**Passage to read**
★ ★ ★ ★ ★
Alexis Brown is Director of Policy and Advocacy at HEPI. HEPI has covered the Research Excellence Framework (REF) in a series of blogs by Dinah Birch, Rory Duncan, Simon Green, Andrew Linn, Cillian Ryan and Di Bailey, Bahram Bekhradnia, Peter Mandler, Andrew Wathey, Geoff Rodgers, and Nick Hillman

This week, the impact case studies from REF 2021 were finally published. These case studies – which each eligible institution must turn in as part of their REF submission – attempt to give a snapshot an academic’s (or academics’) impact, by showing in a short 5-page narrative the link between their research and some benefit on society, the economy, culture or health.

Good impact case studies are strange beasts. They straddle the quantifiable and the qualitative, needing both a clear and coherent narrative but also ideally some concrete stats. While last time round they counted for only 20% of an institution’s REF score, in REF 2021 they’re now worth a full fourth of the overall score.

It is easy to be cynical about the impact agenda, especially when you get into the nitty gritty of how these case studies are generated. ‘Grimpact’ – or instances in which research negatively impacts society – in particular is a phenomenon that surely needs more attention. Some will also say that the increasing focus on impact has distorted the purpose of academic research, which should be the production of knowledge for its own sake. This view has become increasingly less common however, as REF logic has slowly but surely embedded itself in the UK academic and institutional psyche — perhaps creating an example of how cultural change can happen in higher education that other initiatives (for example, those around security) could take lessons from.
★ ★ ★ ★ ★
**Task 1**
Reproduce the passage on impact case studies word for word, beginning at the words "This week, the" and stopping after "culture or health.".
**Task 2**
According to the passage on impact case studies, how much of the overall REF 2021 score do impact case studies account for?

**Data**
★ ★ ★ ★ ★
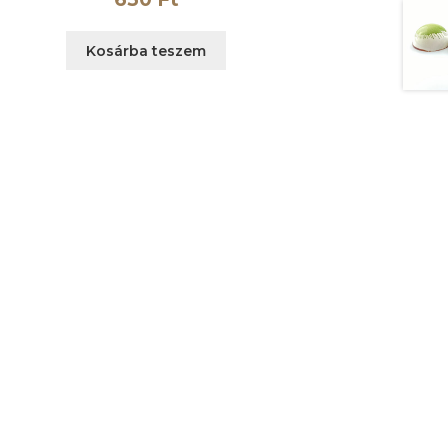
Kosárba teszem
★ ★ ★ ★ ★
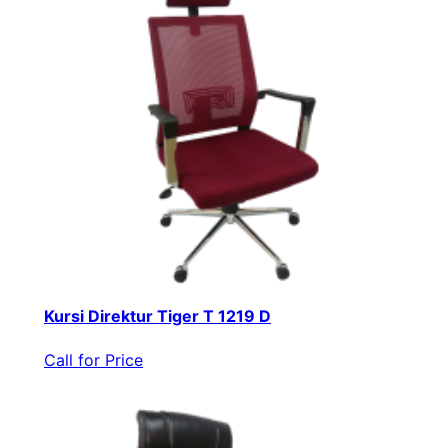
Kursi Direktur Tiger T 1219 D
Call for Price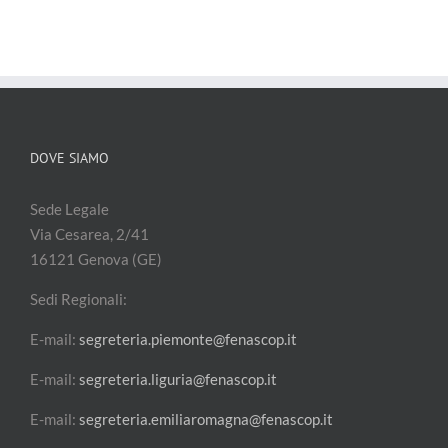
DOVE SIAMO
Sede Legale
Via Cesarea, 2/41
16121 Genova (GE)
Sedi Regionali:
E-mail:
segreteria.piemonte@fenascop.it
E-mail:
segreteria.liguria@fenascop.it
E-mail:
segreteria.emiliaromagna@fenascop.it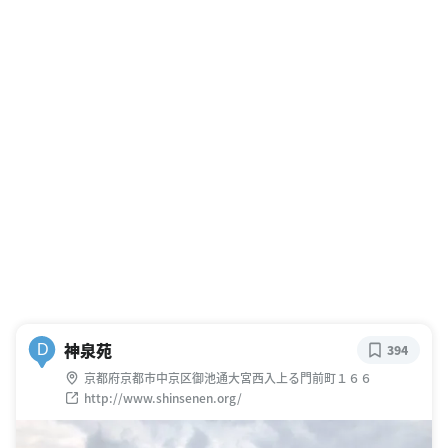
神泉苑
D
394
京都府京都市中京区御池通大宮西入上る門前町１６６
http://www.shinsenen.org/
★ ★ ★ ★ ★
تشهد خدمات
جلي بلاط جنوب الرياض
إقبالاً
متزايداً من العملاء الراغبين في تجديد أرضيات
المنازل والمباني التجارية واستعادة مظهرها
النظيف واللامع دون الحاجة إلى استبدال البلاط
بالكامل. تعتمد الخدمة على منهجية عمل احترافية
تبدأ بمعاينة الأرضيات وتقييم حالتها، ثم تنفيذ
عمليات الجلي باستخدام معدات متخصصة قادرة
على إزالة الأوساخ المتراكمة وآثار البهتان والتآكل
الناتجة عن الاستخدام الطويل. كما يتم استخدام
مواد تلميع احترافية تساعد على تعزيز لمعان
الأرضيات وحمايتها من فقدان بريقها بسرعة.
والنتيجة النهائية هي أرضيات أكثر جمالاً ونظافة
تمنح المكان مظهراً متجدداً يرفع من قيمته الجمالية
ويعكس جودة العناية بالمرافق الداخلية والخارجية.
★ ★ ★ ★ ★
**Worked solution 1**
This week, the impact case studies from REF 2021 were finally published. These case studies – which each eligible institution must turn in as part of their REF submission – attempt to give a snapshot an academic’s (or academics’) impact, by showing in a short 5-page narrative the link between their research and some benefit on society, the economy, culture or health.

**Worked solution 2**
A full fourth of the overall score.